▶ **Task objective**
Return every line of the records that includes the string "servers".

▶ **Supplied material**
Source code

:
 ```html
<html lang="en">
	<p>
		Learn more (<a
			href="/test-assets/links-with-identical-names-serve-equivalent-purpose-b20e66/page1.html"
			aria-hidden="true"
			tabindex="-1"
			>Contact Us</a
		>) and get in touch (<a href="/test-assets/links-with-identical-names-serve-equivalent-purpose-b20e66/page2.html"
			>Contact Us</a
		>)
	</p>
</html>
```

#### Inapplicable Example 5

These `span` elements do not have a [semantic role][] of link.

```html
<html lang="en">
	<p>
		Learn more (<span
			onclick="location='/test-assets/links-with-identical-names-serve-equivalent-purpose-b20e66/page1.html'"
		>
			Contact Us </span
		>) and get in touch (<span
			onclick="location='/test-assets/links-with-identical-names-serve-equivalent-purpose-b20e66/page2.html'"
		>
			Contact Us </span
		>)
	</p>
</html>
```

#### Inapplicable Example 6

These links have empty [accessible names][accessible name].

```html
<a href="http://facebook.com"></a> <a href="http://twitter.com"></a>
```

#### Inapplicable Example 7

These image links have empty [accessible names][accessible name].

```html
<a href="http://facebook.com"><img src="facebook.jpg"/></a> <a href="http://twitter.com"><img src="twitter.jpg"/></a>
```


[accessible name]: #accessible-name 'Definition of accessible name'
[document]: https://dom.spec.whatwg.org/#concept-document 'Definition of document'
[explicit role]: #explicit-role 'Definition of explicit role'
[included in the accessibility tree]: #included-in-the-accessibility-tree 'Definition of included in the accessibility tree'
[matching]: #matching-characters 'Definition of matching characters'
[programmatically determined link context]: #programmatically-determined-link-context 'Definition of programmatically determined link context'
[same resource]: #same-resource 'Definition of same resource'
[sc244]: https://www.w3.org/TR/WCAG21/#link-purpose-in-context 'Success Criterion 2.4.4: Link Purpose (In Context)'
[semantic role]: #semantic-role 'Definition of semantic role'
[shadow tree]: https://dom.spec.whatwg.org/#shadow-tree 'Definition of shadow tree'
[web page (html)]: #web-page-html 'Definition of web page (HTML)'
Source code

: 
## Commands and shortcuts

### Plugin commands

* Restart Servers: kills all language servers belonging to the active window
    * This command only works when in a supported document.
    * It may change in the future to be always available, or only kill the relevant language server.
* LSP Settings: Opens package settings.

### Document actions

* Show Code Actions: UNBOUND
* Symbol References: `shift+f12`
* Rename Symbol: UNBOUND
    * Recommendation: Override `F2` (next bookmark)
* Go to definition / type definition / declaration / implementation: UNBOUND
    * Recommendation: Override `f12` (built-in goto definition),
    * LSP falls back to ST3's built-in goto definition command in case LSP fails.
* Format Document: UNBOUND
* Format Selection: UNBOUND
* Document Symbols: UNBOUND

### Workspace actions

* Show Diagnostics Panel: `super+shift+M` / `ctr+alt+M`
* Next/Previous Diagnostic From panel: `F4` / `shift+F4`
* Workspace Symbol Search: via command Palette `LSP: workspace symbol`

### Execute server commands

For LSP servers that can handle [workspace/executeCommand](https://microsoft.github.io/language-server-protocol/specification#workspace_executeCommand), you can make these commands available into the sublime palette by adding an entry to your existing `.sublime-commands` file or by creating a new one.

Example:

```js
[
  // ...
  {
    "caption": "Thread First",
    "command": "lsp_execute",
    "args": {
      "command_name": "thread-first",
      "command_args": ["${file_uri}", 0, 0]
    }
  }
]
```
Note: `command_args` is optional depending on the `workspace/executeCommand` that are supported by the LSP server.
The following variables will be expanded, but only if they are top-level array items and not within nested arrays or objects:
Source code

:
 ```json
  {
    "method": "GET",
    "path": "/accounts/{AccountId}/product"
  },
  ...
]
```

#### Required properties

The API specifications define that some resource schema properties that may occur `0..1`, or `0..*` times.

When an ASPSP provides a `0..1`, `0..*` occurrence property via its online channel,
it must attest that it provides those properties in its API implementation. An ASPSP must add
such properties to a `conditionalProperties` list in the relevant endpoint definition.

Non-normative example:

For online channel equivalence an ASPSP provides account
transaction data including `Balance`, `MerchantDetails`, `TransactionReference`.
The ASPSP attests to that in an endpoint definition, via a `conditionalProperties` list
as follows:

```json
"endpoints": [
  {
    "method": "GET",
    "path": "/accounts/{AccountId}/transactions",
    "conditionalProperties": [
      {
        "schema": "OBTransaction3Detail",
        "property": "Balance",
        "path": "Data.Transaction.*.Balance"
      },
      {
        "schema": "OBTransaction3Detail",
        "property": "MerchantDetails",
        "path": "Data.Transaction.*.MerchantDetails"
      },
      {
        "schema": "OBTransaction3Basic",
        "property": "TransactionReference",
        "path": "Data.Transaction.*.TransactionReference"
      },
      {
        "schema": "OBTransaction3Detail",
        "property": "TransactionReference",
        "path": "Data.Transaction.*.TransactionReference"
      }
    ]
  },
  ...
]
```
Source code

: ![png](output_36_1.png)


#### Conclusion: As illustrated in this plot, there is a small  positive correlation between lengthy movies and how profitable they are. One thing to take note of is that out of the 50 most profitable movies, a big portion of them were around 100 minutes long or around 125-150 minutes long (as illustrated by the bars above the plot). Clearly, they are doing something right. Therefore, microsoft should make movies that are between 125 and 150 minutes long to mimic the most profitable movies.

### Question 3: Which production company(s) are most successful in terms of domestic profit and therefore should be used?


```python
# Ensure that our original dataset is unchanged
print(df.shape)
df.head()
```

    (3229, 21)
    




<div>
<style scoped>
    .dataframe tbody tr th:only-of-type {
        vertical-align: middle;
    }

▶ **Written answer**
* Restart Servers: kills all language servers belonging to the active window
For LSP servers that can handle [workspace/executeCommand](https://microsoft.github.io/language-server-protocol/specification#workspace_executeCommand), you can make these commands available into the sublime palette by adding an entry to your existing `.sublime-commands` file or by creating a new one.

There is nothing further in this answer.